▶ [What needs to be done]
Take the entries that follow and write each one out exactly.

--- START ---

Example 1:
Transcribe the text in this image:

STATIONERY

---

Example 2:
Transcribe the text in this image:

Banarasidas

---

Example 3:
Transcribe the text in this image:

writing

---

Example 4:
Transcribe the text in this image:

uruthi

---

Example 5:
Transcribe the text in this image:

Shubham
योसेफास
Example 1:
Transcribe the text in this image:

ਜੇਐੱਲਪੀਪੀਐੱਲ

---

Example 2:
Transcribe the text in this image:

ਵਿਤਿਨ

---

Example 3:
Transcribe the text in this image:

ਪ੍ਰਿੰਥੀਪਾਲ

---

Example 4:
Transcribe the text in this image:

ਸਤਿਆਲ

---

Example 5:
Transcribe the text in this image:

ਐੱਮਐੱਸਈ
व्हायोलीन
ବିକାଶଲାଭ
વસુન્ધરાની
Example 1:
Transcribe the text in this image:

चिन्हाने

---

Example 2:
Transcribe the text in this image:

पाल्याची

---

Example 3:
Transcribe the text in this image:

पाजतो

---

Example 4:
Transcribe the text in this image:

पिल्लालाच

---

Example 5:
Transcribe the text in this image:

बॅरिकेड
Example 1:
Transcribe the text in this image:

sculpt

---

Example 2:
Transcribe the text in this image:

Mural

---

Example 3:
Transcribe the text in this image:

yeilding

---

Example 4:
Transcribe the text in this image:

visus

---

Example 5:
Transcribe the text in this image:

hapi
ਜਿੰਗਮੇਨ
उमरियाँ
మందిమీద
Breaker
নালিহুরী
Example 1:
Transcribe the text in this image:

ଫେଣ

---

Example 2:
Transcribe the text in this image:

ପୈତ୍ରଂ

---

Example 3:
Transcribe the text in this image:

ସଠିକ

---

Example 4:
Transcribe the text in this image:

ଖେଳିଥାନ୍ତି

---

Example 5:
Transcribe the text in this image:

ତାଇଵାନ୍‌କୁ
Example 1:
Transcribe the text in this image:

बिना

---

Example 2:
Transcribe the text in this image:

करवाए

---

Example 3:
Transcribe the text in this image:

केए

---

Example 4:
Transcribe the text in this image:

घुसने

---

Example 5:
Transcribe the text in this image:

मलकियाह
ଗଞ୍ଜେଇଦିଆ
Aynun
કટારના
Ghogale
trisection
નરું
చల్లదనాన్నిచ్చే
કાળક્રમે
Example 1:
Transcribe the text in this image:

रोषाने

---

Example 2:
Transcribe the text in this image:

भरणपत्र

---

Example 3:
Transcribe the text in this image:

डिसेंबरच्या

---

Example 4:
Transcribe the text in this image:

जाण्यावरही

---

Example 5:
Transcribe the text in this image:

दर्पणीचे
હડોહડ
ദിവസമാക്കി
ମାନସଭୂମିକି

--- END ---

▶ [Exercise result]
Example 1:
Transcribe the text in this image:

STATIONERY

---

Example 2:
Transcribe the text in this image:

Banarasidas

---

Example 3:
Transcribe the text in this image:

writing

---

Example 4:
Transcribe the text in this image:

uruthi

---

Example 5:
Transcribe the text in this image:

Shubham
योसेफास
Example 1:
Transcribe the text in this image:

ਜੇਐੱਲਪੀਪੀਐੱਲ

---

Example 2:
Transcribe the text in this image:

ਵਿਤਿਨ

---

Example 3:
Transcribe the text in this image:

ਪ੍ਰਿੰਥੀਪਾਲ

---

Example 4:
Transcribe the text in this image:

ਸਤਿਆਲ

---

Example 5:
Transcribe the text in this image:

ਐੱਮਐੱਸਈ
व्हायोलीन
ବିକାଶଲାଭ
વસુન્ધરાની
Example 1:
Transcribe the text in this image:

चिन्हाने

---

Example 2:
Transcribe the text in this image:

पाल्याची

---

Example 3:
Transcribe the text in this image:

पाजतो

---

Example 4:
Transcribe the text in this image:

पिल्लालाच

---

Example 5:
Transcribe the text in this image:

बॅरिकेड
Example 1:
Transcribe the text in this image:

sculpt

---

Example 2:
Transcribe the text in this image:

Mural

---

Example 3:
Transcribe the text in this image:

yeilding

---

Example 4:
Transcribe the text in this image:

visus

---

Example 5:
Transcribe the text in this image:

hapi
ਜਿੰਗਮੇਨ
उमरियाँ
మందిమీద
Breaker
নালিহুরী
Example 1:
Transcribe the text in this image:

ଫେଣ

---

Example 2:
Transcribe the text in this image:

ପୈତ୍ରଂ

---

Example 3:
Transcribe the text in this image:

ସଠିକ

---

Example 4:
Transcribe the text in this image:

ଖେଳିଥାନ୍ତି

---

Example 5:
Transcribe the text in this image:

ତାଇଵାନ୍‌କୁ
Example 1:
Transcribe the text in this image:

बिना

---

Example 2:
Transcribe the text in this image:

करवाए

---

Example 3:
Transcribe the text in this image:

केए

---

Example 4:
Transcribe the text in this image:

घुसने

---

Example 5:
Transcribe the text in this image:

मलकियाह
ଗଞ୍ଜେଇଦିଆ
Aynun
કટારના
Ghogale
trisection
નરું
చల్లదనాన్నిచ్చే
કાળક્રમે
Example 1:
Transcribe the text in this image:

रोषाने

---

Example 2:
Transcribe the text in this image:

भरणपत्र

---

Example 3:
Transcribe the text in this image:

डिसेंबरच्या

---

Example 4:
Transcribe the text in this image:

जाण्यावरही

---

Example 5:
Transcribe the text in this image:

दर्पणीचे
હડોહડ
ദിവസമാക്കി
ମାନସଭୂମିକି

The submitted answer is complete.